Founded in 2005 and located between Galway and Dublin, 24-employee N&E Precision Ltd
produces components for the aerospace, oil and gas, medical, pharmaceutical and general engineering sectors.
However, while many sub-contractors might consider ‘aerospace-grade’ materials like titanium, Inconel or super duplex stainless steel as ‘difficult to machine’, N&E Precision manufactures specialist precision parts from materials such as HSS and tungsten carbide — plus the ‘standard challenging materials’.
The company had been sub-contracting a considerable amount of EDM machining work out to local companies, but to reduce costs and improve control over its processes and lead times, N&E Precision went to the MACH 2018
show to investigate the EDM market.
Following a comprehensive review, joint managing directors Noel and Eamon Farrell opted for a Mitsubishi MV2400R wire EDM (with an EKO Ioniser system) from the Wellsebourne-based Engineering Technology Group
(ETG). Such was the success of this first EDM machine that a second — a Mitsubishi MV1200R in 2020 — was later added.
Noel Farrell said: “Our monthly sub-contracting costs were taking the margins out of a lot of our work, but we immediately eradicated this issue with the Mitsubishi MV2400R. The training was first class and the user-friendly CNC interface contributed to the machine ‘hitting the ground running‘.
In fact, we now have two trainees operating the two EDM machines, which are running for up to 100hr a week.
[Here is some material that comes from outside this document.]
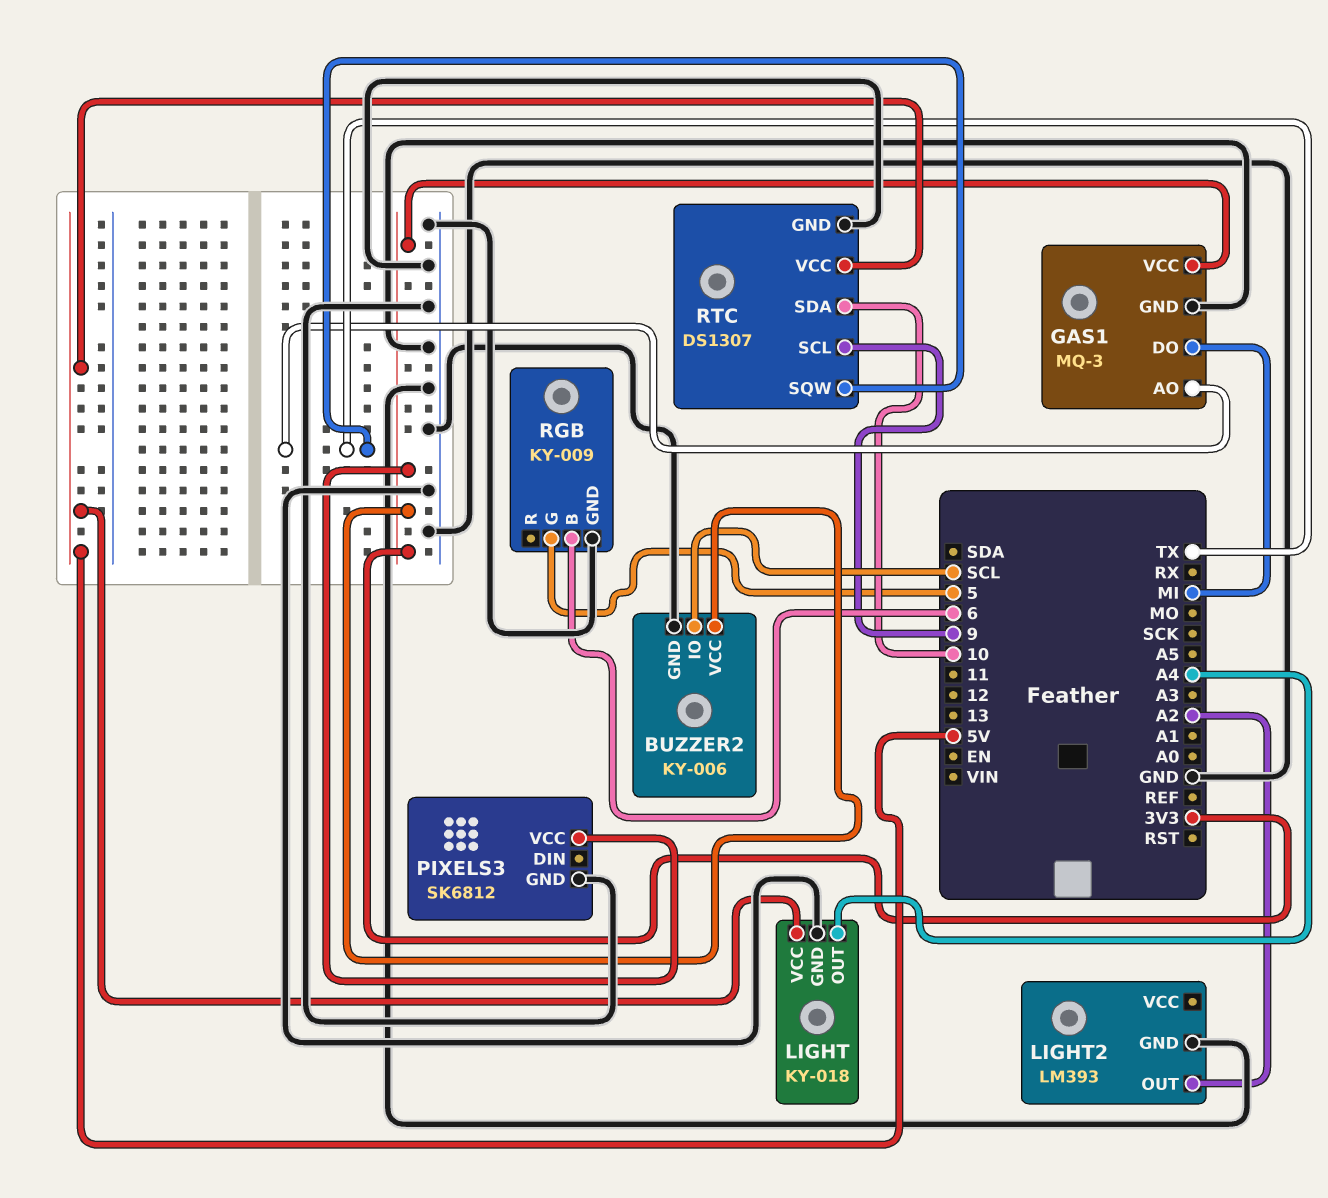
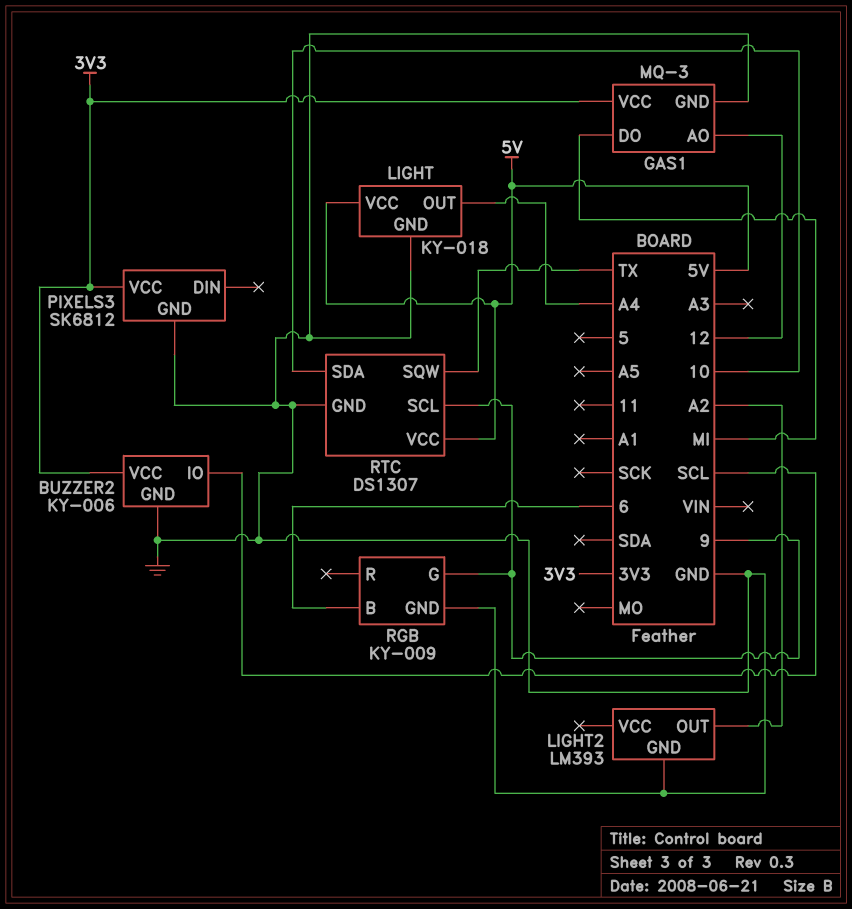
GAS1 pin AO: TX -> 12
RGB pin G: 5 -> 9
Our lead times for many components fell from weeks to just two to four days — with some parts being turned round in less than 24hr.
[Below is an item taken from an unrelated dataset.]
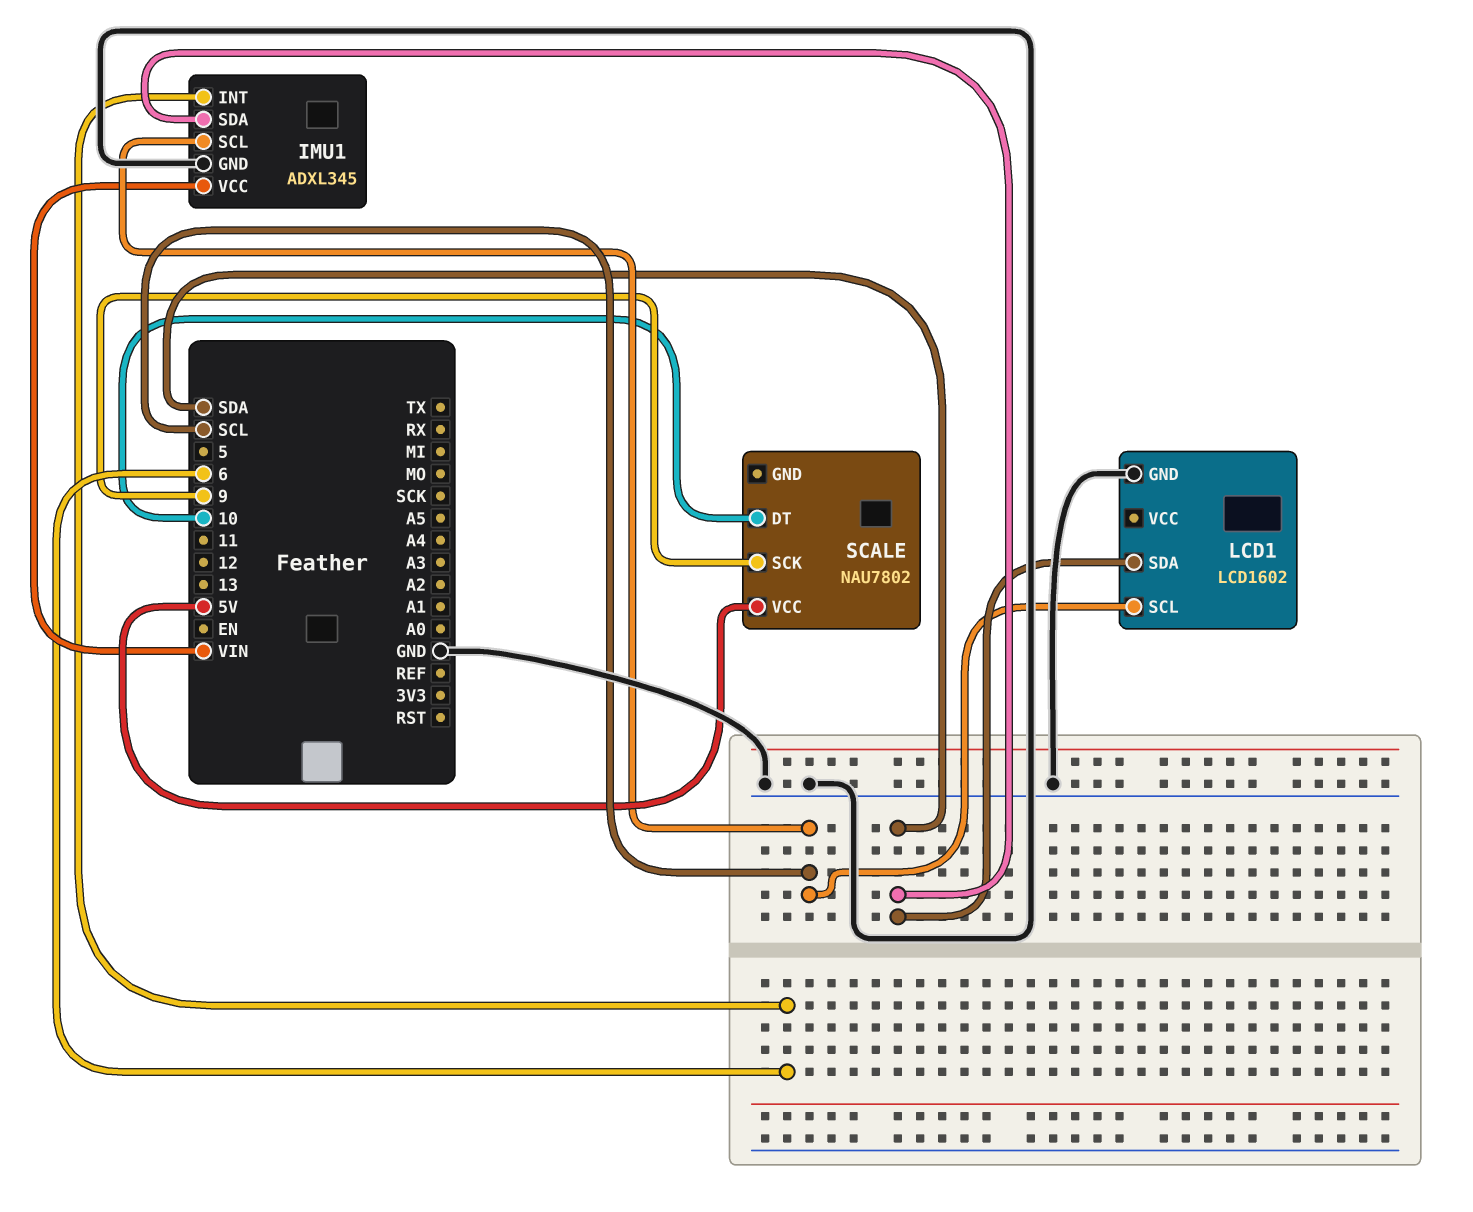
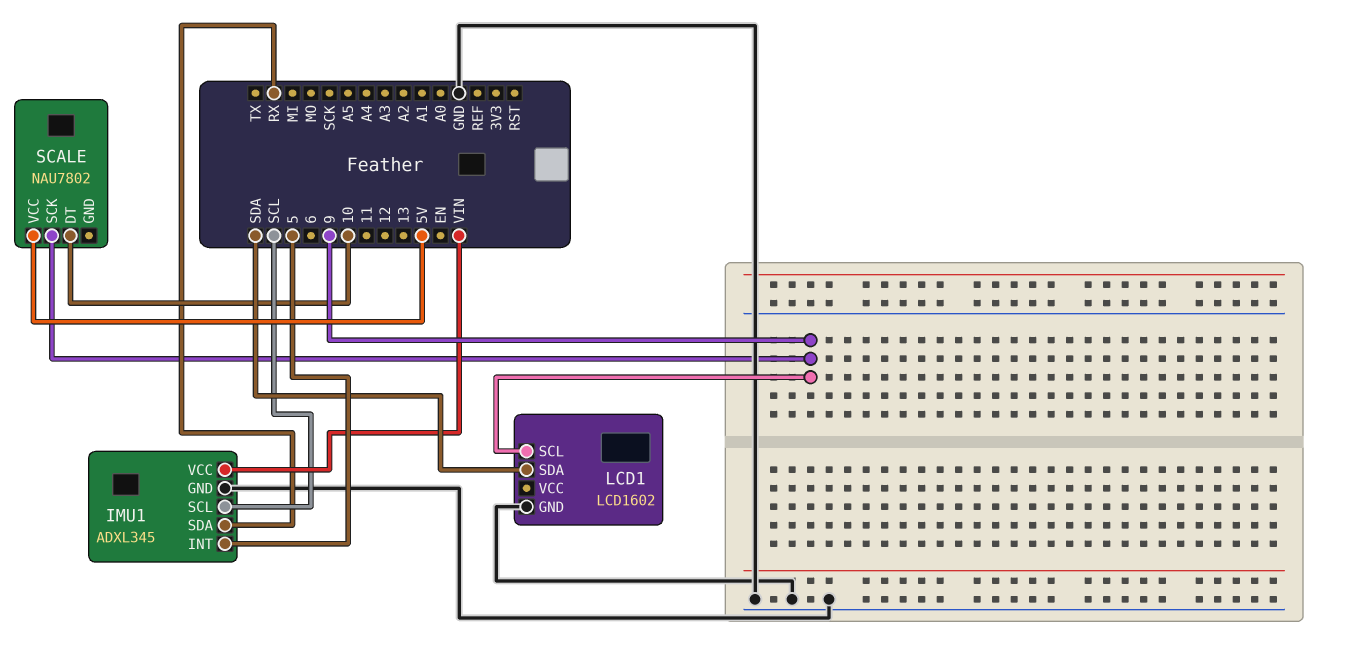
IMU1 pin INT: 6 -> 5
IMU1 pin SDA: SDA -> RX
LCD1 pin SCL: SCL -> 9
“We make a lot of specialist medical parts from HSS and carbide that couldn’t be produced on a machining centre. We also make parts from hardened tool steel that require 0.4mm-diameter holes up to 50mm deep — and we have regular large batches of super-duplex parts for the offshore and waste management sectors that require using the full 310mm Z axis of the Mitsubishi MV2400R to produce.
“We also make parts that require complex forms that would be impossible to process with a machining centre. That said, some parts we pre-machine, transfer them to an EDM machine then — if necessary — transfer them back to other machines for final operations.
“The two Mitsubishi machines have added greater flexibility to our business. Some parts have tight-tolerance bores, but instead of machining them conventionally we produce them on the EDM machines, confident that we can achieve tolerances better than ±5µm — and with excellent surface finishes.”